> _What is required_
The expected output is the full set of entries, printed exactly, without pictures.

[Camera calibration parameters]
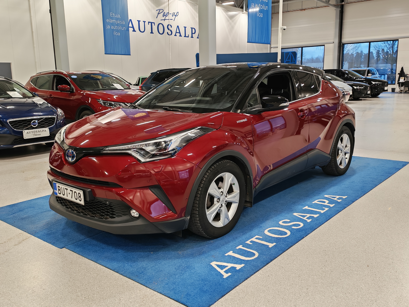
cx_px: 204
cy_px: 154
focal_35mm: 34
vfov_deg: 41.8
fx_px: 402
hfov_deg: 54.0
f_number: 1.9
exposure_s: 1/100
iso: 320
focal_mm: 6.12
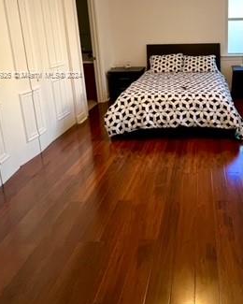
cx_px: 198
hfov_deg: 52.7
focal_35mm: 25
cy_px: 75
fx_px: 225
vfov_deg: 63.9
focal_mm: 1.57
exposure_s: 1/60
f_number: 1.8
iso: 400
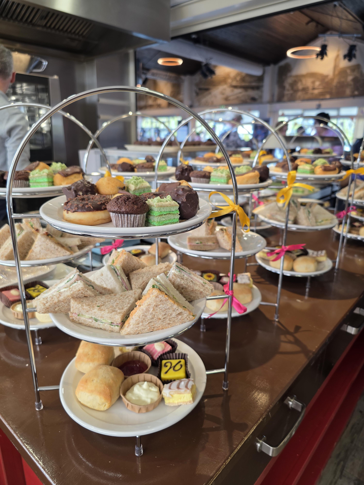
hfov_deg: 58.9
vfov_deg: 73.9
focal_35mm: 23
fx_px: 322
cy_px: 242
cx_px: 182
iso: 80
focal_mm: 6.3
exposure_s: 1/100
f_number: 1.7
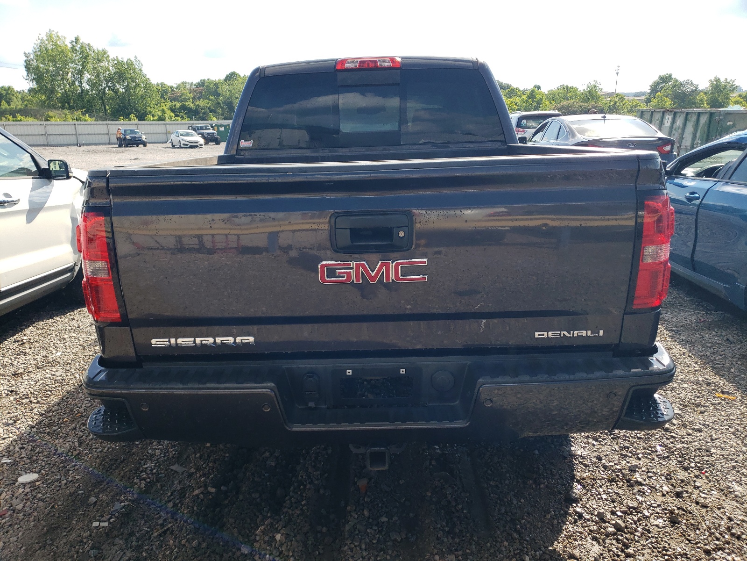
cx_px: 374
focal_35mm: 26
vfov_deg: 53.1
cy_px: 280
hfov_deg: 67.3
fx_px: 561
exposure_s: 1/1667
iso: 50
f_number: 1.5
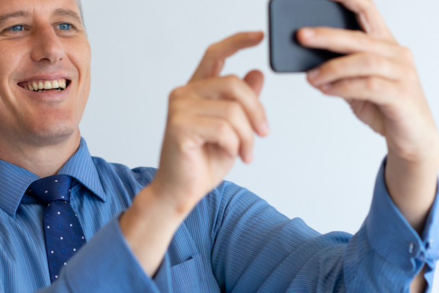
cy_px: 185
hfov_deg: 20.0
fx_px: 1244
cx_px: 171
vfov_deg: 13.4
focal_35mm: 102
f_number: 2.8
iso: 250
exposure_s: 1/320
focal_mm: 55
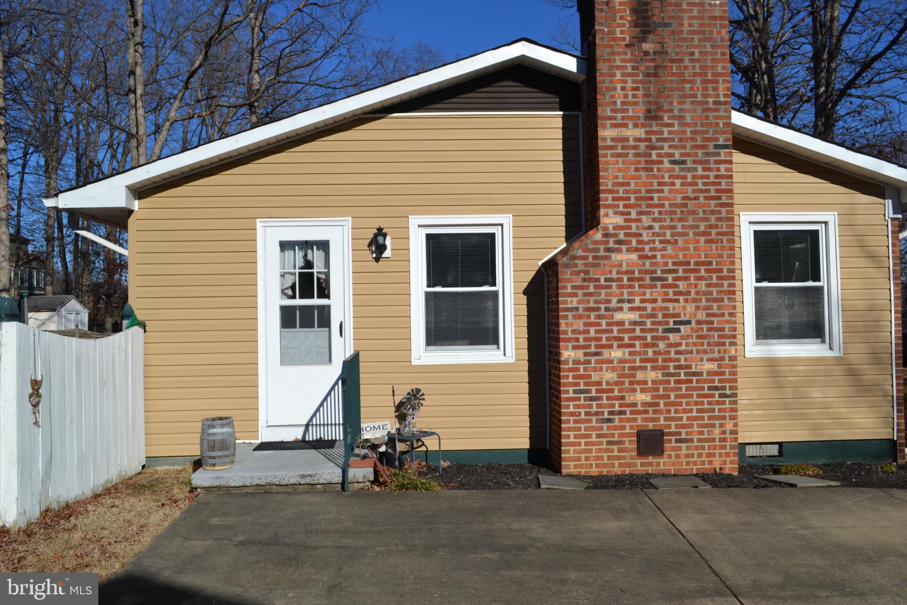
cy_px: 302
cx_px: 454
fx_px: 756
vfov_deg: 43.6
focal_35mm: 30
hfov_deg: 61.9
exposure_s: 1/320
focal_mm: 20
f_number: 9
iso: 100
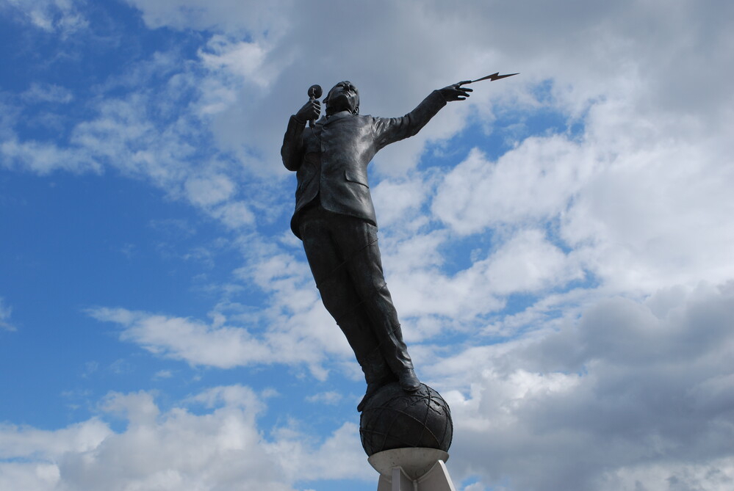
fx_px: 980
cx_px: 367
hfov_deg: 41.1
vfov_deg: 28.2
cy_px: 246
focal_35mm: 48
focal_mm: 32
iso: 100
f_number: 9
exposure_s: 1/320
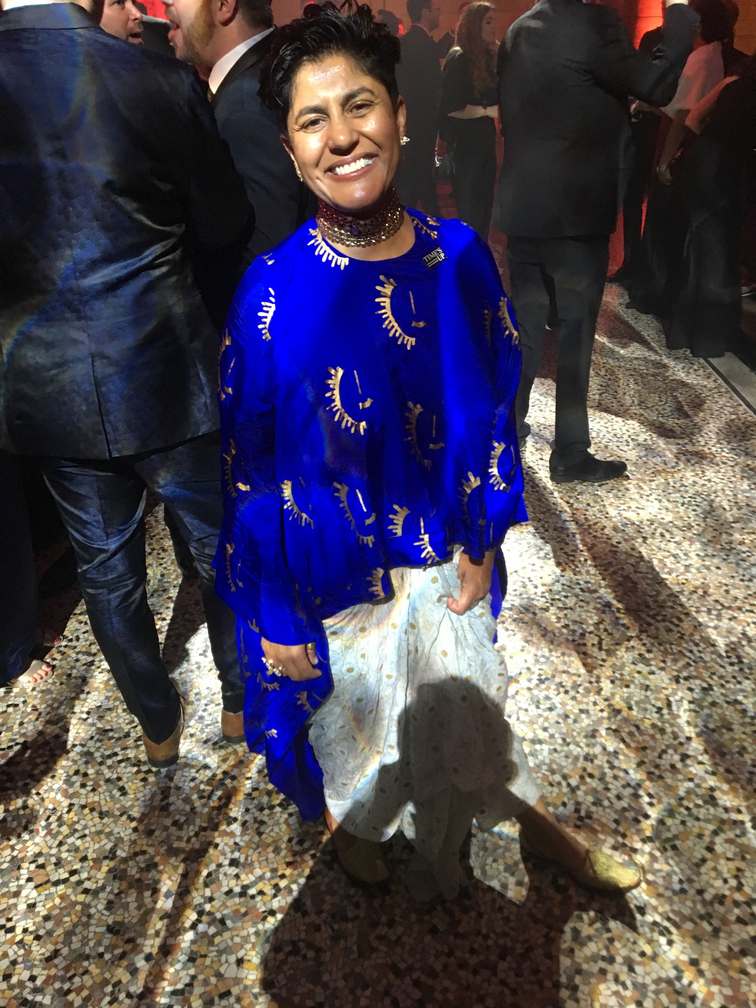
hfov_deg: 48.2
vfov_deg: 61.7
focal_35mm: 29
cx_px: 378
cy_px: 504
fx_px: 844
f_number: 2.2
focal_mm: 4.15
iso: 200
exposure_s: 1/33
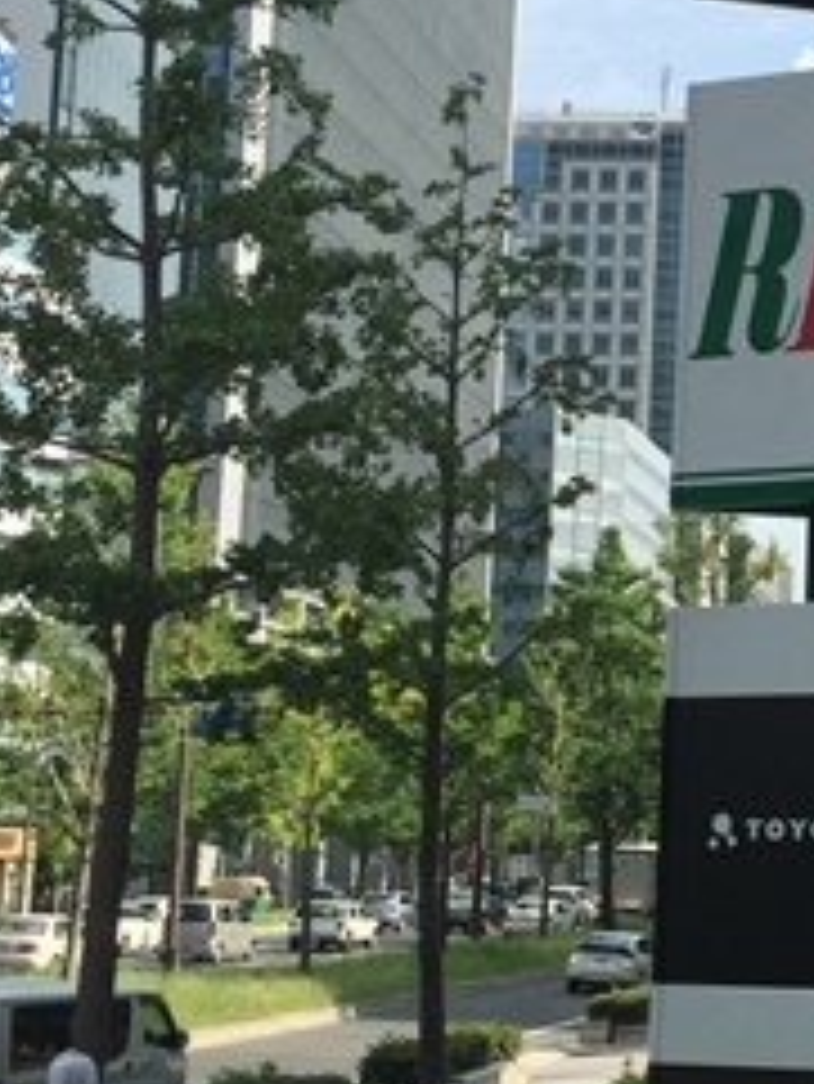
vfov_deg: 25.3
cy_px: 504
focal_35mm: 77
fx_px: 2412
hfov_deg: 17.9
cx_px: 1061
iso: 32
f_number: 2.2
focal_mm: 4.15
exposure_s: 1/1721
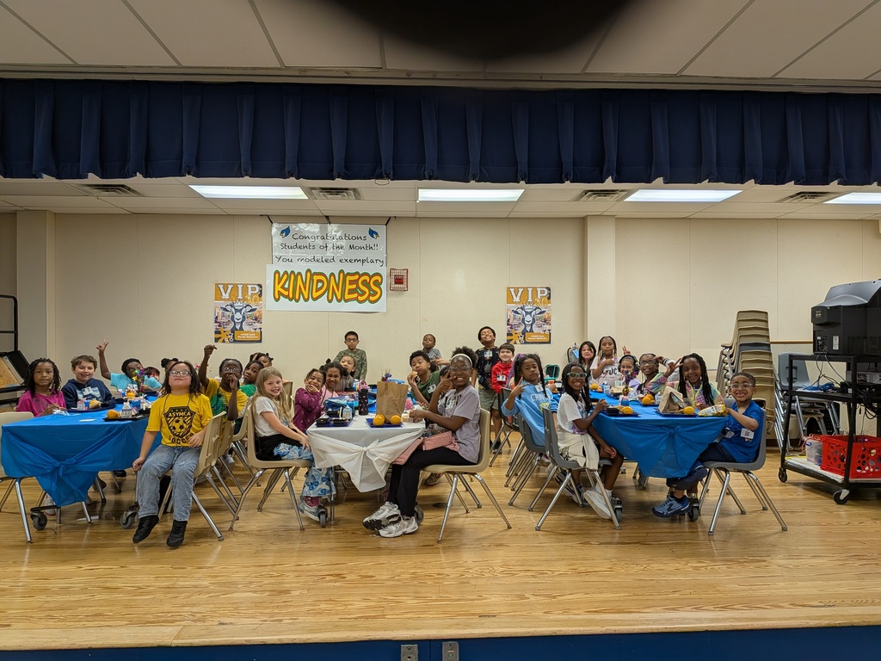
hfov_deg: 71.6
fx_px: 611
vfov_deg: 56.8
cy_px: 330
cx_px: 440
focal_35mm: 24
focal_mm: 4.53
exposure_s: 1/134
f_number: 1.7
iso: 28
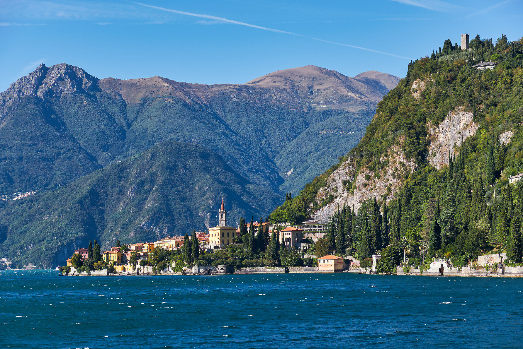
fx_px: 1104
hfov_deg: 26.7
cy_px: 174
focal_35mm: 76
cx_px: 262
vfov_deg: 17.9
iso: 200
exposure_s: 1/640
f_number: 5.6
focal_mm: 50.5
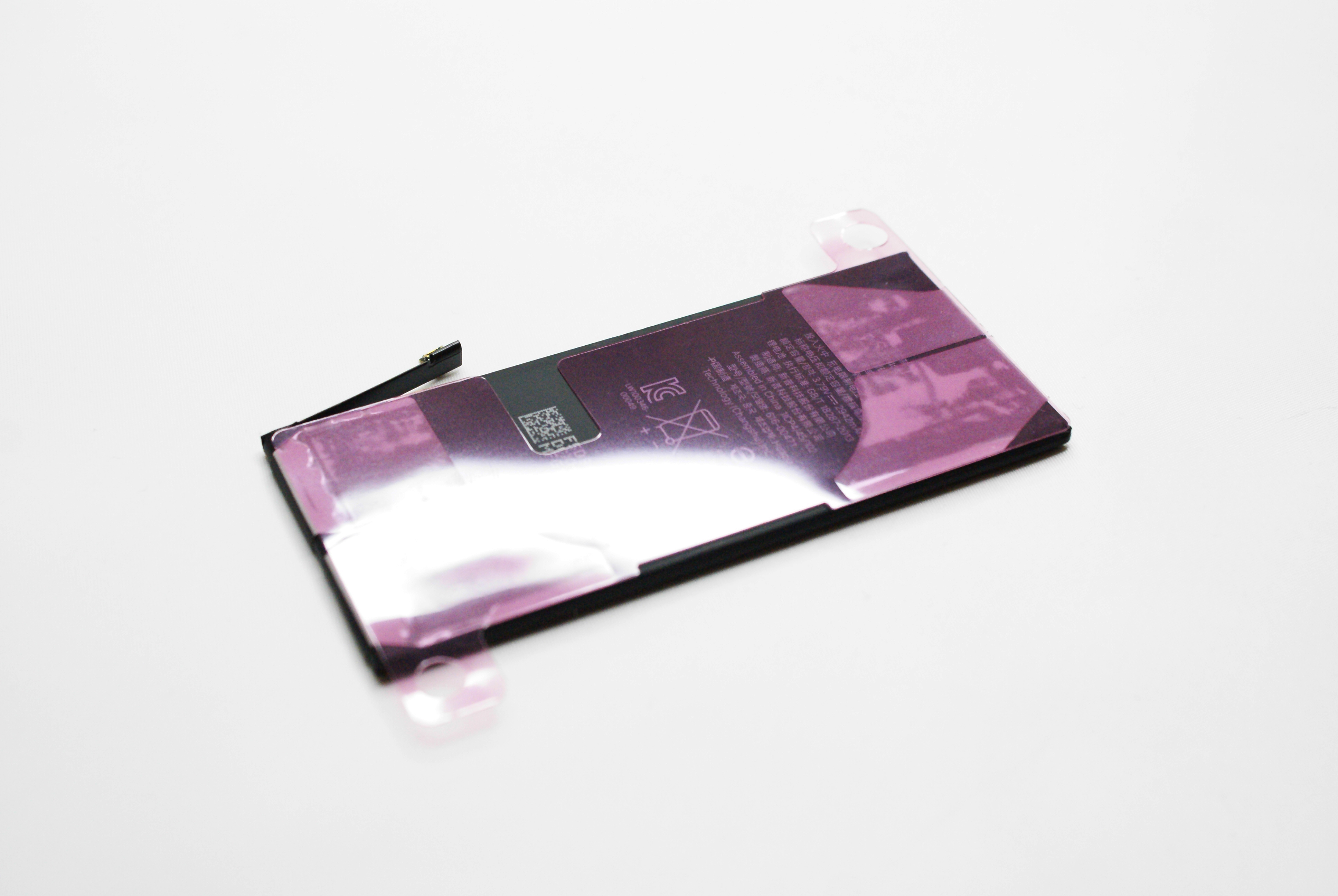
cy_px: 448
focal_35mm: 52
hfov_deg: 37.8
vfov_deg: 25.8
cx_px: 669
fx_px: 1954
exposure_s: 1/320
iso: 1600
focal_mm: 35
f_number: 5.6
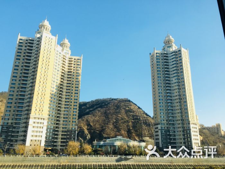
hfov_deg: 61.7
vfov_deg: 48.2
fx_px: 188
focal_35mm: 29
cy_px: 84
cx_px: 112
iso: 25
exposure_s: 1/516
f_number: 2.2
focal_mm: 4.15
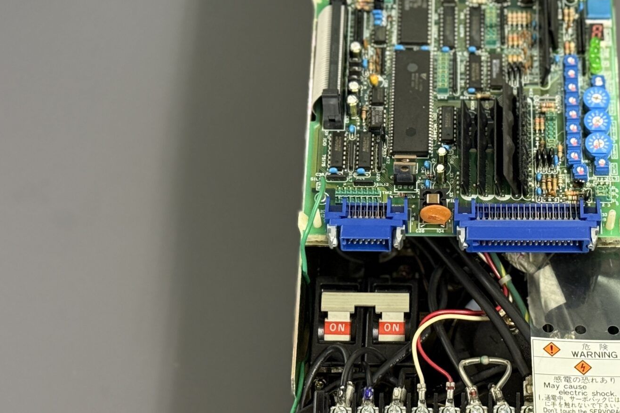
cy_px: 184
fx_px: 1670
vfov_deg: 14.1
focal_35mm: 97
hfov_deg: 20.8
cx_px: 471
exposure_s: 1/40
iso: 320
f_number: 1.78
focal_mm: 6.76
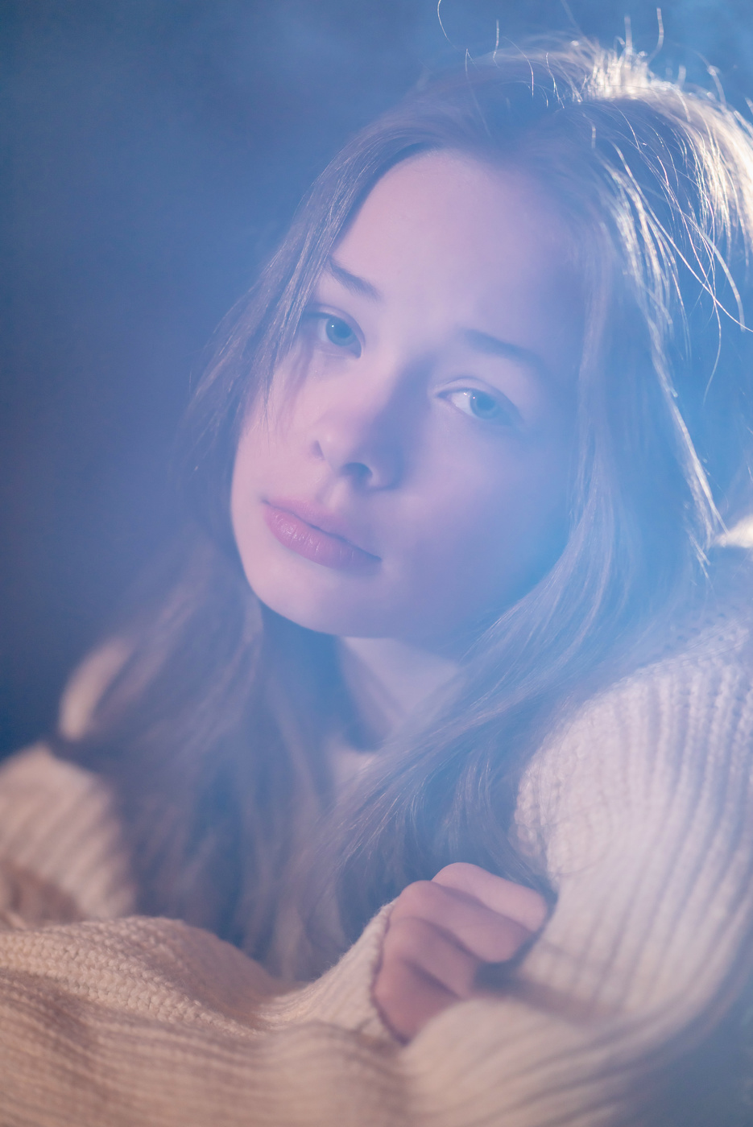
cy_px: 564
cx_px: 376
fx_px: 3290
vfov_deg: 19.4
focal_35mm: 105
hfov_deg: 13.1
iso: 400
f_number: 1.4
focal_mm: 105
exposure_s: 1/500
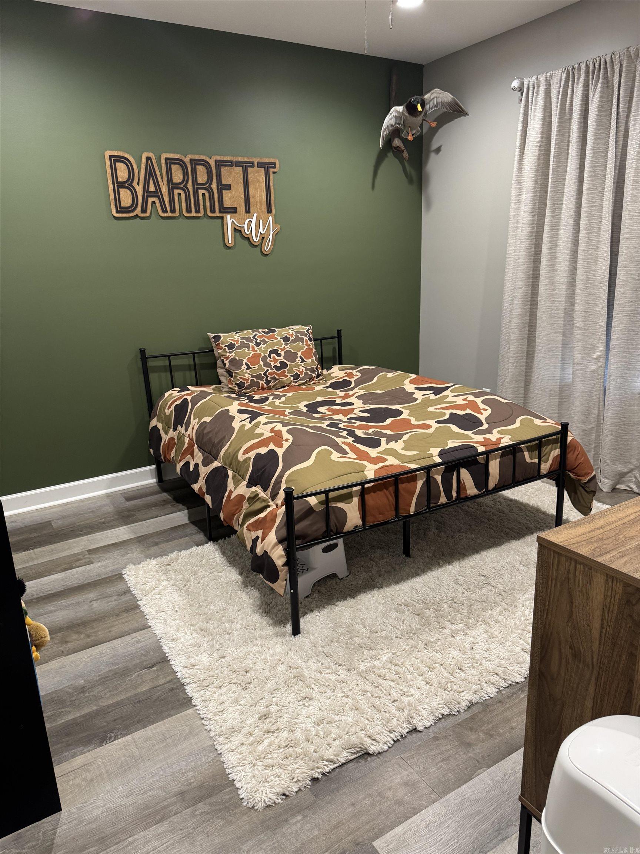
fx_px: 592
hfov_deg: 56.8
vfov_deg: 71.6
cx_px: 320
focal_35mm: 24
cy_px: 427
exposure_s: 1/60
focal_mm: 6.76
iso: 320
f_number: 1.78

> _Result below_
cx_px: 204
cy_px: 154
focal_35mm: 34
vfov_deg: 41.8
fx_px: 402
hfov_deg: 54.0
f_number: 1.9
exposure_s: 1/100
iso: 320
focal_mm: 6.12
cx_px: 198
hfov_deg: 52.7
focal_35mm: 25
cy_px: 75
fx_px: 225
vfov_deg: 63.9
focal_mm: 1.57
exposure_s: 1/60
f_number: 1.8
iso: 400
hfov_deg: 58.9
vfov_deg: 73.9
focal_35mm: 23
fx_px: 322
cy_px: 242
cx_px: 182
iso: 80
focal_mm: 6.3
exposure_s: 1/100
f_number: 1.7
cx_px: 374
focal_35mm: 26
vfov_deg: 53.1
cy_px: 280
hfov_deg: 67.3
fx_px: 561
exposure_s: 1/1667
iso: 50
f_number: 1.5
cy_px: 185
hfov_deg: 20.0
fx_px: 1244
cx_px: 171
vfov_deg: 13.4
focal_35mm: 102
f_number: 2.8
iso: 250
exposure_s: 1/320
focal_mm: 55
cy_px: 302
cx_px: 454
fx_px: 756
vfov_deg: 43.6
focal_35mm: 30
hfov_deg: 61.9
exposure_s: 1/320
focal_mm: 20
f_number: 9
iso: 100
fx_px: 980
cx_px: 367
hfov_deg: 41.1
vfov_deg: 28.2
cy_px: 246
focal_35mm: 48
focal_mm: 32
iso: 100
f_number: 9
exposure_s: 1/320
hfov_deg: 48.2
vfov_deg: 61.7
focal_35mm: 29
cx_px: 378
cy_px: 504
fx_px: 844
f_number: 2.2
focal_mm: 4.15
iso: 200
exposure_s: 1/33
vfov_deg: 25.3
cy_px: 504
focal_35mm: 77
fx_px: 2412
hfov_deg: 17.9
cx_px: 1061
iso: 32
f_number: 2.2
focal_mm: 4.15
exposure_s: 1/1721
hfov_deg: 71.6
fx_px: 611
vfov_deg: 56.8
cy_px: 330
cx_px: 440
focal_35mm: 24
focal_mm: 4.53
exposure_s: 1/134
f_number: 1.7
iso: 28
fx_px: 1104
hfov_deg: 26.7
cy_px: 174
focal_35mm: 76
cx_px: 262
vfov_deg: 17.9
iso: 200
exposure_s: 1/640
f_number: 5.6
focal_mm: 50.5
cy_px: 448
focal_35mm: 52
hfov_deg: 37.8
vfov_deg: 25.8
cx_px: 669
fx_px: 1954
exposure_s: 1/320
iso: 1600
focal_mm: 35
f_number: 5.6
hfov_deg: 61.7
vfov_deg: 48.2
fx_px: 188
focal_35mm: 29
cy_px: 84
cx_px: 112
iso: 25
exposure_s: 1/516
f_number: 2.2
focal_mm: 4.15
cy_px: 184
fx_px: 1670
vfov_deg: 14.1
focal_35mm: 97
hfov_deg: 20.8
cx_px: 471
exposure_s: 1/40
iso: 320
f_number: 1.78
focal_mm: 6.76
cy_px: 564
cx_px: 376
fx_px: 3290
vfov_deg: 19.4
focal_35mm: 105
hfov_deg: 13.1
iso: 400
f_number: 1.4
focal_mm: 105
exposure_s: 1/500
fx_px: 592
hfov_deg: 56.8
vfov_deg: 71.6
cx_px: 320
focal_35mm: 24
cy_px: 427
exposure_s: 1/60
focal_mm: 6.76
iso: 320
f_number: 1.78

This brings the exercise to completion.